EXERCISE: In the material, swap every "roll" for "tilt" in the lines from the one containing "pose: elev=333.4 azim=227.3" through the one containing "Dot at: (352, 255)", and change nothing else. Give back only those lines.

RECORDS SHOWN:

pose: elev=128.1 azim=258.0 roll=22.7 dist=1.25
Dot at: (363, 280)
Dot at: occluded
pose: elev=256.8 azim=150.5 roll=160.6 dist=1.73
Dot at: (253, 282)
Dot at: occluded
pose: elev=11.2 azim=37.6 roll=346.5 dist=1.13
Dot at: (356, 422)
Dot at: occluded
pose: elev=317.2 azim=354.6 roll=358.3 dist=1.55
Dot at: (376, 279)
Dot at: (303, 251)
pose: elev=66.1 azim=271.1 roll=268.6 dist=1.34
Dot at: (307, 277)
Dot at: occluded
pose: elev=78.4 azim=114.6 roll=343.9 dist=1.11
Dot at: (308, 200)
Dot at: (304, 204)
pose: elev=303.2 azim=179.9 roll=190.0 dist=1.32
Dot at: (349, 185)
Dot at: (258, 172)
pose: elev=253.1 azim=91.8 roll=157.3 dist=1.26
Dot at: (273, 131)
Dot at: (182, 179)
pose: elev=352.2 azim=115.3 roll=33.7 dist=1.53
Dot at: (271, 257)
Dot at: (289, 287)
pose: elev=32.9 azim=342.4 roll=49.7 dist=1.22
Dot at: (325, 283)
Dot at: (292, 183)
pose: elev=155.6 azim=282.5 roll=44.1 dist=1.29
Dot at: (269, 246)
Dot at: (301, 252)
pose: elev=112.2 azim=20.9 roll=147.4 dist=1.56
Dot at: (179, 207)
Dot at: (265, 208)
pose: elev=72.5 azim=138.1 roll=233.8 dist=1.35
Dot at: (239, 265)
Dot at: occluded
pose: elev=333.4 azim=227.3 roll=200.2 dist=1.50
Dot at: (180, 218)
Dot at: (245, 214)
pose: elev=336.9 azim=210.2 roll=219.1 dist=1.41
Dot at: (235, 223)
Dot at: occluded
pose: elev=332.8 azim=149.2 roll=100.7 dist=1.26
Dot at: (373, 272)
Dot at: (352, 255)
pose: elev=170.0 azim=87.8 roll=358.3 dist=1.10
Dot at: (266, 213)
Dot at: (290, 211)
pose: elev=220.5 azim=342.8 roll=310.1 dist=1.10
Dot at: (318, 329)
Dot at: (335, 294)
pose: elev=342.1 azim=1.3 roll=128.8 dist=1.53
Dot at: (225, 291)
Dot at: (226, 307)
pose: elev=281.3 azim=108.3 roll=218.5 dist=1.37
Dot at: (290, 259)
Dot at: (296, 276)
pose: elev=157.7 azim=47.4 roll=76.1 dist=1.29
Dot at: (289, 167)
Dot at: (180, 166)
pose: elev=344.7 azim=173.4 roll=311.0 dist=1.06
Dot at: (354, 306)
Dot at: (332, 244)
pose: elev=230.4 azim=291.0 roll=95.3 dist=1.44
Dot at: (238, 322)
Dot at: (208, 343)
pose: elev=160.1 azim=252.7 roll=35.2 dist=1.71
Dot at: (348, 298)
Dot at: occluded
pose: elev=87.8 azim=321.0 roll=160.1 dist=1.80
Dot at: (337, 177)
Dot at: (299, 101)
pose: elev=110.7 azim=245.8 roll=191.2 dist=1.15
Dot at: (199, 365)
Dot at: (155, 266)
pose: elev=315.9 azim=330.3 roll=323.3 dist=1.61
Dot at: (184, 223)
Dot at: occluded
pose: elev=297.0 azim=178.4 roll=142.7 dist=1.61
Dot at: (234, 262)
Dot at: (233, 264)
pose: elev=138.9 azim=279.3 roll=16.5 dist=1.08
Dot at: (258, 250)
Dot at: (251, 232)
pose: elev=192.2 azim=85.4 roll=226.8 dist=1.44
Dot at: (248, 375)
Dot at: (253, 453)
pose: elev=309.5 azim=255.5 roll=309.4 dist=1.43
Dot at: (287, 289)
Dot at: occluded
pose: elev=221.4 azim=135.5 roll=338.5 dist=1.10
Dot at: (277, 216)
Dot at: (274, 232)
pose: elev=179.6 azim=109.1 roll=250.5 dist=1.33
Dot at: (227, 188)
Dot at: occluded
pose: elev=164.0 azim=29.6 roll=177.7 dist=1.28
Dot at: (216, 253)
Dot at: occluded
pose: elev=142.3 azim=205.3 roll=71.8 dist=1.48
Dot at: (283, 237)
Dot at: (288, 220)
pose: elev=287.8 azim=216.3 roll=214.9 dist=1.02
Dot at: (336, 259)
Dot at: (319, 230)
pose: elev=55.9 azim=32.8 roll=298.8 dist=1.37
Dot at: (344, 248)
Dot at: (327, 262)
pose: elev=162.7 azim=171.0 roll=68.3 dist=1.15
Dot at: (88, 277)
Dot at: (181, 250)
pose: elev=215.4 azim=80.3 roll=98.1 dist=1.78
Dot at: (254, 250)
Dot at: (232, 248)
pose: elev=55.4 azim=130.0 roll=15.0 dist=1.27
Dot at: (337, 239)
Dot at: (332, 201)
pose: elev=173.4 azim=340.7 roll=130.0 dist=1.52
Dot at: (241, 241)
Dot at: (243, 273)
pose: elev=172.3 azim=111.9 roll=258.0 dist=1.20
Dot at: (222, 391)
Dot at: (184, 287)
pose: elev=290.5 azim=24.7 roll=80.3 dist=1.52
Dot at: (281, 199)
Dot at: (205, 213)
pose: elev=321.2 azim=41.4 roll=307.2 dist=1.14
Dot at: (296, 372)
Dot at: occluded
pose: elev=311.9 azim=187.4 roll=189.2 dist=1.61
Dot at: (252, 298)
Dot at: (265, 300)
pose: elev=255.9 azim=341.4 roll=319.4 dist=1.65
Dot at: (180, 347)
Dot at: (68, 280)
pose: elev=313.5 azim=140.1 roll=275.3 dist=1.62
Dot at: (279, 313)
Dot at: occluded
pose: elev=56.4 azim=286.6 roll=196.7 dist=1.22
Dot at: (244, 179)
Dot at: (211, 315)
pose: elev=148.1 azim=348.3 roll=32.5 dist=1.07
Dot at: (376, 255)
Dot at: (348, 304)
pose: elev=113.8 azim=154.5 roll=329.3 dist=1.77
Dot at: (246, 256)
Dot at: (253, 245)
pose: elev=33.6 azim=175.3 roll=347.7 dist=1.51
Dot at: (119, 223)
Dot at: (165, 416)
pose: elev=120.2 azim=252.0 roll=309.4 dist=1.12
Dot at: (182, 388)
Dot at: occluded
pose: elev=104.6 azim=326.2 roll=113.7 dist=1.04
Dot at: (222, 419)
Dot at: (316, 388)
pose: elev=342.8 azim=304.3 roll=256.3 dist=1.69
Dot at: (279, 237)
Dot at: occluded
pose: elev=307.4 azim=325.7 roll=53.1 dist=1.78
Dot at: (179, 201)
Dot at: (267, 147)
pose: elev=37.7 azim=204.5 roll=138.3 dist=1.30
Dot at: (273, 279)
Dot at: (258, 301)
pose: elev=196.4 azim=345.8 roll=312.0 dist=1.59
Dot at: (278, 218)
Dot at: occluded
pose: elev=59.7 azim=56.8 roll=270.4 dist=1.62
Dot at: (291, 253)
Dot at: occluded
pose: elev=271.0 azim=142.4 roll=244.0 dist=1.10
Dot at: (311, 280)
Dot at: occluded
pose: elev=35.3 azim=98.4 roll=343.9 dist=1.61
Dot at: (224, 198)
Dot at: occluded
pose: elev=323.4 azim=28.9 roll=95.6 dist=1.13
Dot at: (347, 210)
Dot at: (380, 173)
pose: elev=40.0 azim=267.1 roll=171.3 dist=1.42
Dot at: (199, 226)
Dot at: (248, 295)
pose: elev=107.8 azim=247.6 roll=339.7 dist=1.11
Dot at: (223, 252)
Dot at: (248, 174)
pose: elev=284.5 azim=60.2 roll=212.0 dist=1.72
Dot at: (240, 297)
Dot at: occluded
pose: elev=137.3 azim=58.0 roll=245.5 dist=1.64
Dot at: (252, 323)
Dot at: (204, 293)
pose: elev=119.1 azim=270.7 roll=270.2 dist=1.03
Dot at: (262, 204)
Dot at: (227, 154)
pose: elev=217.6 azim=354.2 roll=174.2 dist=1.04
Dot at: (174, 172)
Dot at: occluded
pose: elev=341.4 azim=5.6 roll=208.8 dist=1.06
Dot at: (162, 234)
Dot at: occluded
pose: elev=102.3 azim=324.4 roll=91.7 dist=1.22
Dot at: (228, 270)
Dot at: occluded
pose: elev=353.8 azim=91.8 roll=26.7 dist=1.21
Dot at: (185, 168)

RESULT OF THE EXERCISE:
pose: elev=333.4 azim=227.3 tilt=200.2 dist=1.50
Dot at: (180, 218)
Dot at: (245, 214)
pose: elev=336.9 azim=210.2 tilt=219.1 dist=1.41
Dot at: (235, 223)
Dot at: occluded
pose: elev=332.8 azim=149.2 tilt=100.7 dist=1.26
Dot at: (373, 272)
Dot at: (352, 255)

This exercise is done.